You're building with AI. You've heard about prompts. You've heard about agents. Now everyone's talking about skills. Claude Code has .claude/skills/. Cursor has similar concepts. Every AI coding tool is adopting some version of the pattern.
But what actually is a skill? How is it different from a prompt? Where does an agent fit? And which one should you use for your specific problem?
This article cuts through the confusion. No marketing fluff, no hand-waving — just clear definitions, concrete examples, and a decision framework for choosing the right tool.
A prompt is a natural language instruction sent to an AI model. It can be a question, a command, or a description of what you want.
Write a function that validates email addresses using regex.
That's a prompt. It's immediate, one-shot, and context-dependent. The model reads it, generates a response, and the interaction is complete.
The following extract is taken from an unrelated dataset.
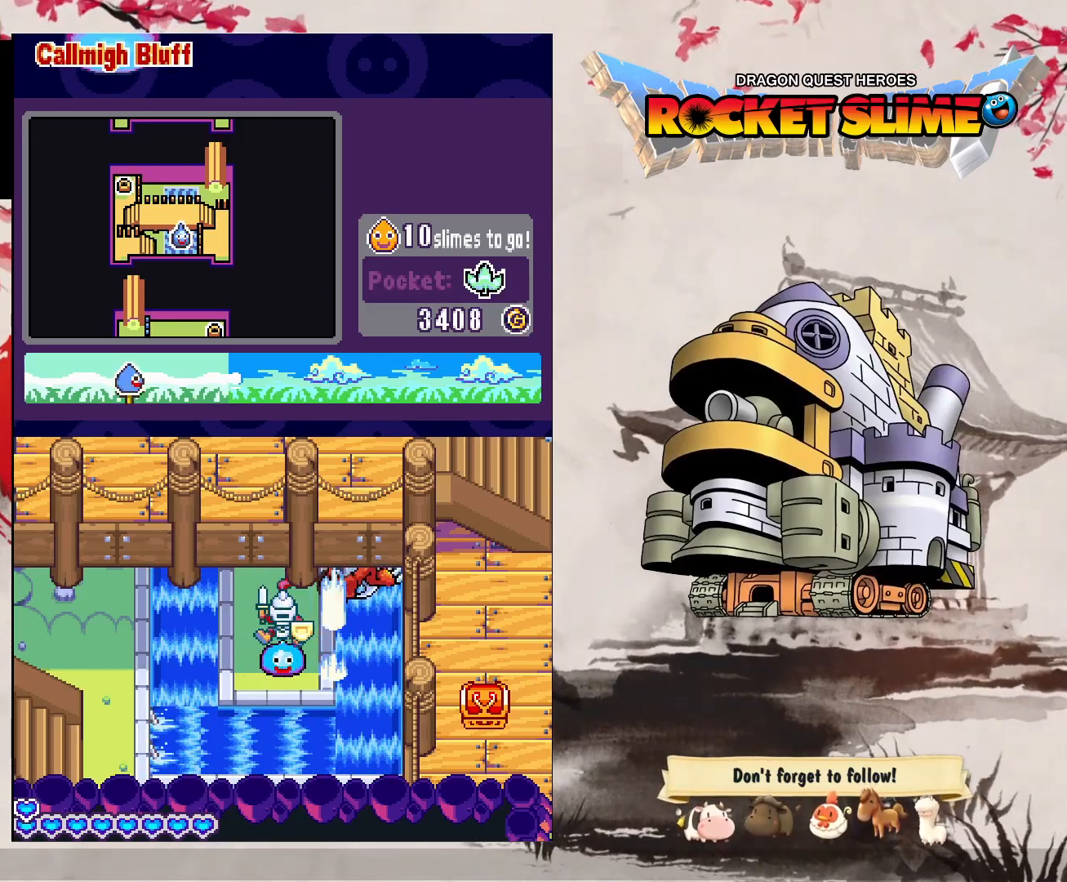
{"dt_ms": 500, "buttons": [], "left_stick": "center", "right_stick": "center", "events": []}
Characteristics of prompts:
Stateless — no memory between invocations
Unstructured — free-form text
Single-turn or multi-turn conversation
No defined workflow or steps
No tool integration by default
Quality depends heavily on phrasing
Prompts are the foundation. Everything else builds on top of them.
An agent is an AI model with a loop: it can reason, take actions (call tools, read files, run commands), observe results, and decide what to do next. It has autonomy.
Agent: "I need to fix this bug. Let me read the error log...
OK, the issue is in auth.service.ts line 42...
Let me read that file... I see the problem...
Let me edit the file... Now let me run the tests...
Tests pass. Done."
An agent doesn't just answer — it acts. It has a tool belt (file system access, API calls, shell commands) and uses reasoning to decide which tools to invoke and in what order.
Characteristics of agents:
Stateful within a session (remembers what it's done)
Autonomous — makes decisions about next actions
Has tools (file read/write, shell, APIs, MCP servers)
Can handle multi-step tasks without human intervention
Quality depends on reasoning ability and available tools
Agents are powerful but unpredictable. Without guidance, they improvise. Sometimes brilliantly. Sometimes disastrously.
A skill is a reusable instruction set that teaches an agent how to perform a specific task. It's not a prompt (it's structured and multi-step). It's not an agent (it doesn't reason on its own). It's the bridge between them.
---
name: fix-duplicates
description: Find and fix duplicate code using jscpd
user_invocable: true
---
# Fix Duplicates
## Steps
### 1. Run jscpd
bunx jscpd <path> --reporters json --output /tmp/jscpd-report
### 2. Read the Report
Parse /tmp/jscpd-report/jscpd-report.json
### 3. Decide: Refactor or Ignore
**Refactor when ALL apply:**
- 10+ lines of non-trivial logic
- Same module/domain
- Clean extraction possible
**Ignore when ANY apply:**
- Import blocks or boilerplate
- Cross-domain coupling risk
- < 10 lines and simple
A skill is a recipe that an agent follows. The agent still reasons (it decides how to implement each step), but the skill provides the what and when.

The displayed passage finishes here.